Christiane Blank, der Klimawandel, der Krieg in Ukraine und Nahost und weitere Krisenherde verursachen derzeit besonders viele negative Schlagzeilen. Wie empfinden Sie die Weltlage?
Ich sehe sie als bedrohlich an und zugleich als Chance für einen Neuanfang. Wir merken, dass wir als Individuum, aber auch als Gesellschaft verletzlich sind, dass unser Wohl vom Wohl der anderen abhängt. Deshalb ist es erforderlich, eine Welt zu erschaffen, in der es möglichst vielen gut geht.
Sie haben ein Buch geschrieben mit dem Titel «Kreative Lebensbewältigung in Zeiten des Umbruchs». Was können wir tun?
Wir müssen die ausgetretenen Pfade verlassen, denn sie führen in die Irre. Unsere Konsum- und Leistungsgesellschaft ist gerade daran, ihre eigenen Lebensgrundlagen zu zerstören. Und vielerorts wird immer noch versucht, Konflikte mit Gewalt zu lösen, was nie zu einem friedlichen Miteinander führt. Es braucht neue positive Utopien, einen grundsätzlichen Paradigmenwechsel, als Basis für eine neue bessere Welt.

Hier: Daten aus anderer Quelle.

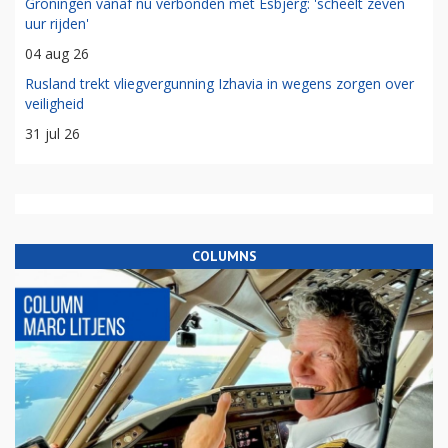
Groningen vanaf nu verbonden met Esbjerg: 'scheelt zeven
uur rijden'
04 aug 26
Rusland trekt vliegvergunning Izhavia in wegens zorgen over
veiligheid
31 jul 26
COLUMNS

Angst und Sorge sind heute dementsprechend gross. Was geht in Menschen vor, wenn sie Krisensituationen durchleben?
Die Forschung zeigt, dass es gewisse Gesetzmässigkeiten gibt, wie wir auf persönliche oder kollektive Notlagen oder Umbrüche reagieren. So etwa beschreibt die deutsche Kulturwissenschaftlerin Erika Schuchardt acht Stufen der Krisenbewältigung. Sie variieren allerdings individuell und verlaufen nicht linear.
Welche Stufen sind das?
Zu Beginn fühlt man sich oft wie gelähmt, man verdrängt. Dann kann es zu einer Phase der Aggression kommen, zu einem Aufbäumen gegen die Umstände. Man versucht, zu verhandeln und sein Schicksal zu wenden. Glückt das nicht, folgen depressive Gefühle, wie: «Es ist alles verloren». Wichtig ist, dass in einer nächsten Stufe die Angst überwunden wird und die Situation akzeptiert werden kann. Dies ermöglicht, genauer hinsehen und zu erwägen, was zu tun ist. Schliesslich tritt man aus der Opferrolle heraus und beginnt, solidarisch zu leben.